Jim Yong Kim, the US nominee to lead the World Bank, will win broad international support despite an unprecedented challenge by candidates from emerging economies, US Treasury Secretary Timothy Geithner said in an interview.
Washington's hold on the World Bank presidency is being contested for the first time by candidates from emerging economies. Two respected economists and diplomats, Nigerian Finance Minister Ngozi Okonjo-Iweala and former Colombian finance minister Jose Antonio Ocampo, have been nominated.
Kim, a Korean-American health expert, is well known among development experts for his work in fighting HIV/AIDS and bringing healthcare to the poor. President Barack Obama nominated him for World Bank president on Friday.
The president was looking for a candidate who could command broad support across the world Geithner said in an interview released on Saturday.
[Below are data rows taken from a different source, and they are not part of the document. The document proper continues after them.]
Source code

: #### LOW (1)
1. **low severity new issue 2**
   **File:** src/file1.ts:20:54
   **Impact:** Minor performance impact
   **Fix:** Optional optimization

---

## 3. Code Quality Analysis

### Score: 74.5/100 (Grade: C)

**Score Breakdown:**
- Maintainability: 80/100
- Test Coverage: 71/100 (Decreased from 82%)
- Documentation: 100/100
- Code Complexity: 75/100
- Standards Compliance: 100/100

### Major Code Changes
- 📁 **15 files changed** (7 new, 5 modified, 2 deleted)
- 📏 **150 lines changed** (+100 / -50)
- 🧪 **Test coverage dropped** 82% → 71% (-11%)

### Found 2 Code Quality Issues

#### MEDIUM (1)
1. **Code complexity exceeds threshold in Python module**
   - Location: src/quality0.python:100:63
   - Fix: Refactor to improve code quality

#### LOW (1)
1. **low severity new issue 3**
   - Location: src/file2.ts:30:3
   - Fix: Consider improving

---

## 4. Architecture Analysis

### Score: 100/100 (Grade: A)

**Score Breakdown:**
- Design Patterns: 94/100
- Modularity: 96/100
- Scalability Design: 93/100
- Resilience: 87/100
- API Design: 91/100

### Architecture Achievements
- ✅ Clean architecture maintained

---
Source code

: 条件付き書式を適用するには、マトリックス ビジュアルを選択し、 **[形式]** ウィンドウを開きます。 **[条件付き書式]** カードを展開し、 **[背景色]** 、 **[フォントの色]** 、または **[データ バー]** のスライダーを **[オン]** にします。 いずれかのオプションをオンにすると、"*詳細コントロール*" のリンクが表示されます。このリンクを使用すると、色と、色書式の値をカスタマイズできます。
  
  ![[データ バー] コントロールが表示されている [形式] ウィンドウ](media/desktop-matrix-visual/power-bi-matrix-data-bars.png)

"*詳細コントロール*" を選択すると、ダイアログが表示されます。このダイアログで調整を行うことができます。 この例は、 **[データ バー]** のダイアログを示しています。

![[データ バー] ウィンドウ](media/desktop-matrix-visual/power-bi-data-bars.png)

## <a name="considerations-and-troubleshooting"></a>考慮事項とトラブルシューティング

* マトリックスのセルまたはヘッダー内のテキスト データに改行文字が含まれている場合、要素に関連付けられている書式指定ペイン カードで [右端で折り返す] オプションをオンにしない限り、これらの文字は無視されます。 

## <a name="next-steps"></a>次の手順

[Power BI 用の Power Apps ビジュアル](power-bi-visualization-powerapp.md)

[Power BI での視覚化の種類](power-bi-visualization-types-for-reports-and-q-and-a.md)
That's very important, because we don't make this decision alone.
Dr. Kim's mix of skills will be particularly compelling to the bank at this time and I think the world will be very impressed with him, he said.
Emerging economies such as China, India, South Africa, Brazil and Russia have sought to use their growing economic clout to pry open the selection process for the heads of the World Bank and its sister organization, the International Monetary Fund.
The World Bank has always been headed by an American and the IMF by a European since their inception after World War Two.
Geithner said it was not a surprise that candidates from other countries had been nominated after a 2009 agreement by leaders of the Group of 20 nations for an open and transparent process to select leaders of the two institutions.
We expected that to happen and think it is healthy for the institution as a whole, Geithner said. ”But I can tell you from my conversations with developing and developed countries, I am confident he (Kim) will win broad support.”
US officials have acknowledged that giving up the World Bank presidency would make it difficult for the White House to obtain funding from Congress for the global lender, especially with lawmakers worried about mounting budget deficits. The US has also argued that it does not head any other global organization.